MATERIAL PROVIDED:
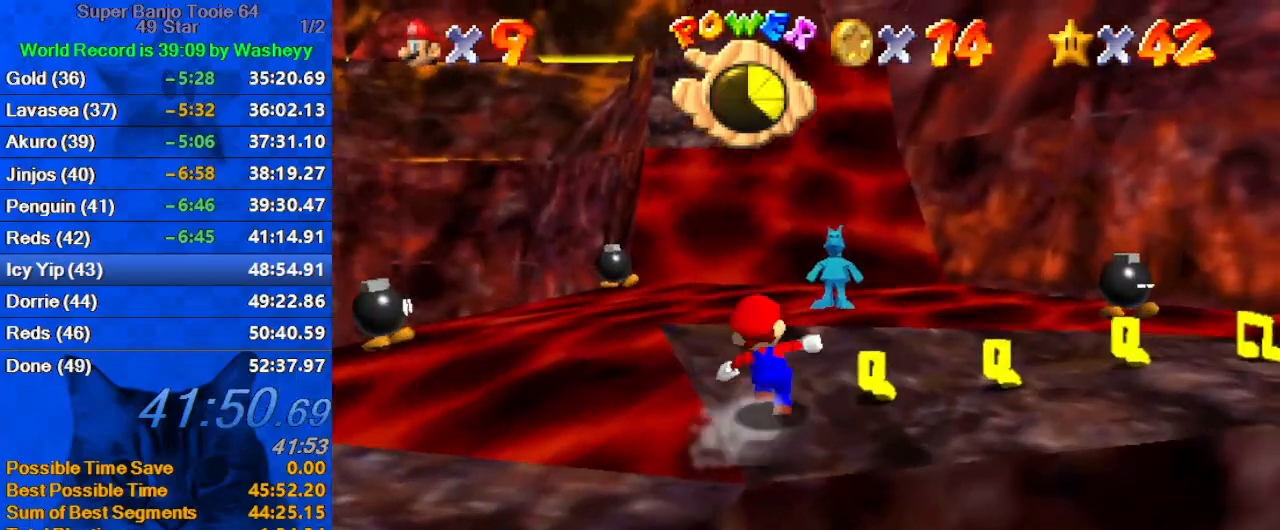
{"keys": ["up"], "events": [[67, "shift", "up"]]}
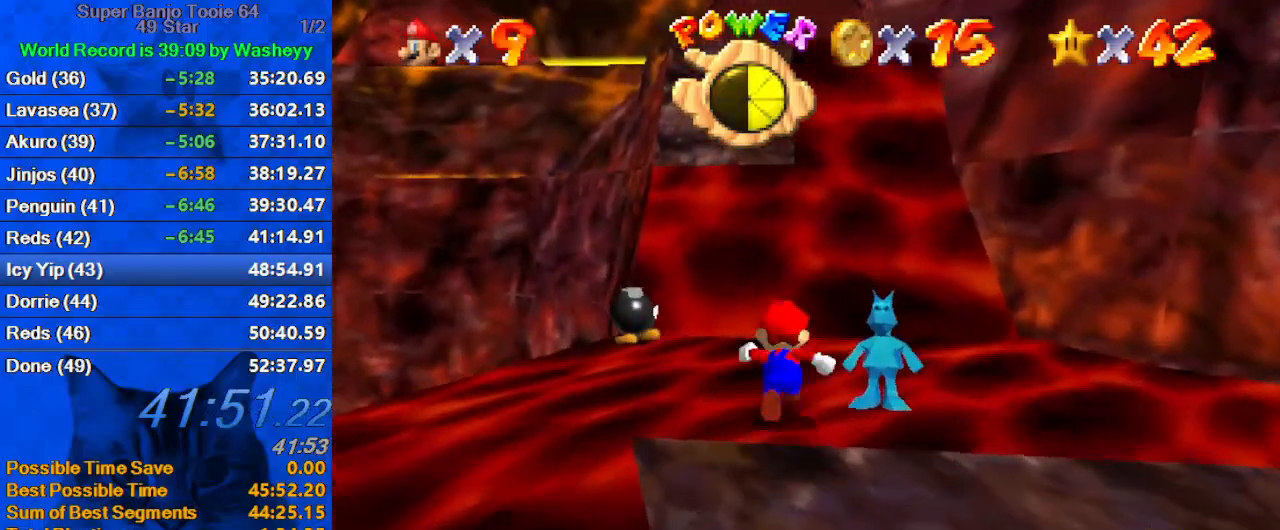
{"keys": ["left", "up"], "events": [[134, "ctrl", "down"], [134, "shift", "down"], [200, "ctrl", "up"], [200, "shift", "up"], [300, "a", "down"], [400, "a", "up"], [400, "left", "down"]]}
==
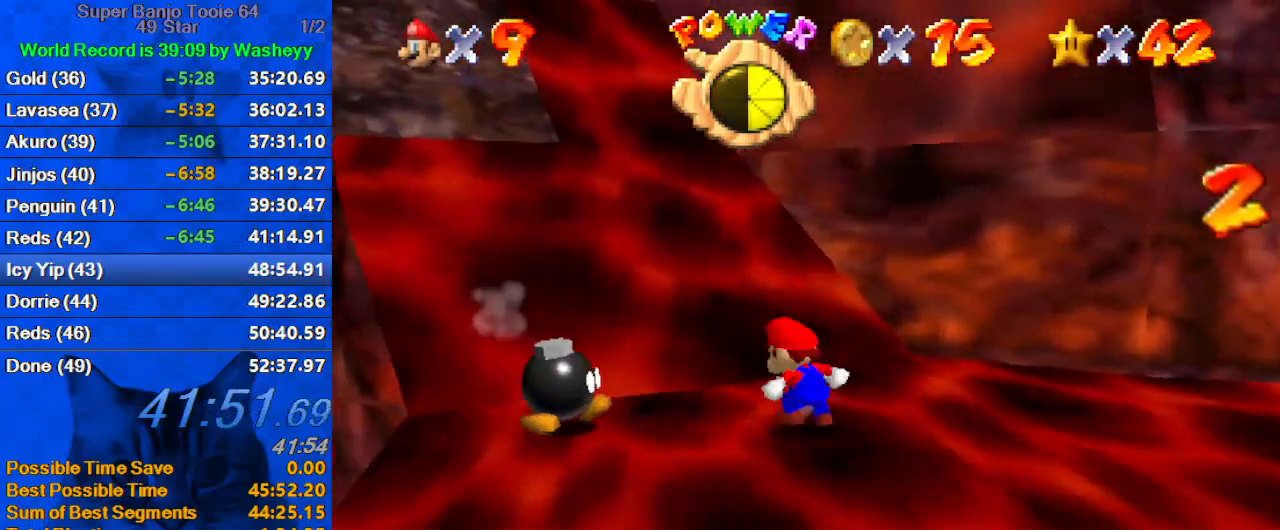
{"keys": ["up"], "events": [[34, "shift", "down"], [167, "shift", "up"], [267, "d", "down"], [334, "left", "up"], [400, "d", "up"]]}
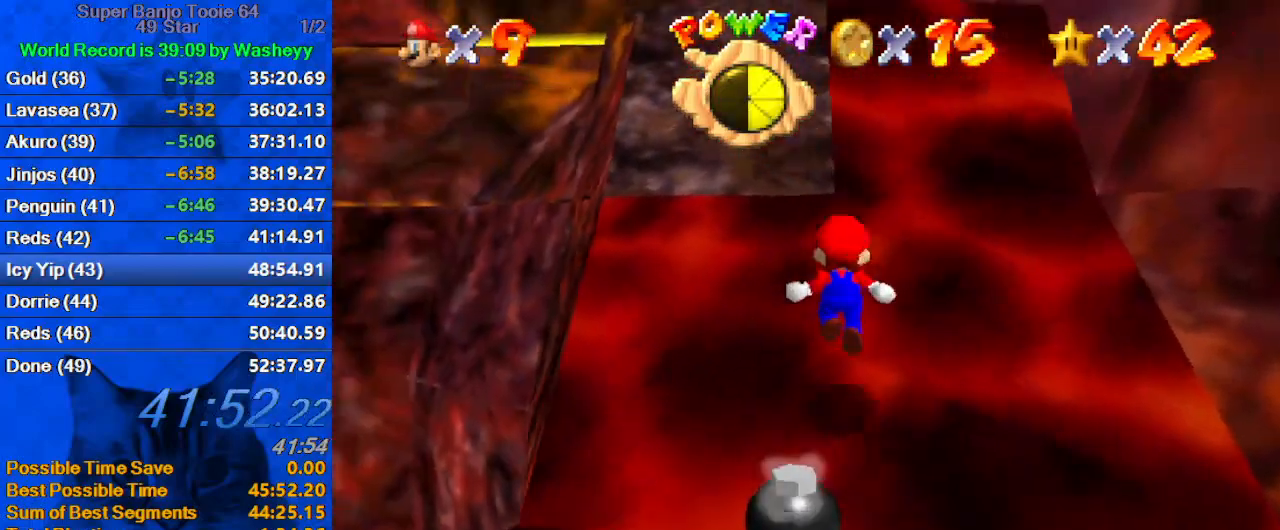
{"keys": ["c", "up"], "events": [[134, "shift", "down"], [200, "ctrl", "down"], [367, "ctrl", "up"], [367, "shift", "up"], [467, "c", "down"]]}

TASK STATEMENT: All lines above that contain the word "left" are to be copied.

EXPECTED ANSWER:
{"keys": ["left", "up"], "events": [[134, "ctrl", "down"], [134, "shift", "down"], [200, "ctrl", "up"], [200, "shift", "up"], [300, "a", "down"], [400, "a", "up"], [400, "left", "down"]]}
{"keys": ["up"], "events": [[34, "shift", "down"], [167, "shift", "up"], [267, "d", "down"], [334, "left", "up"], [400, "d", "up"]]}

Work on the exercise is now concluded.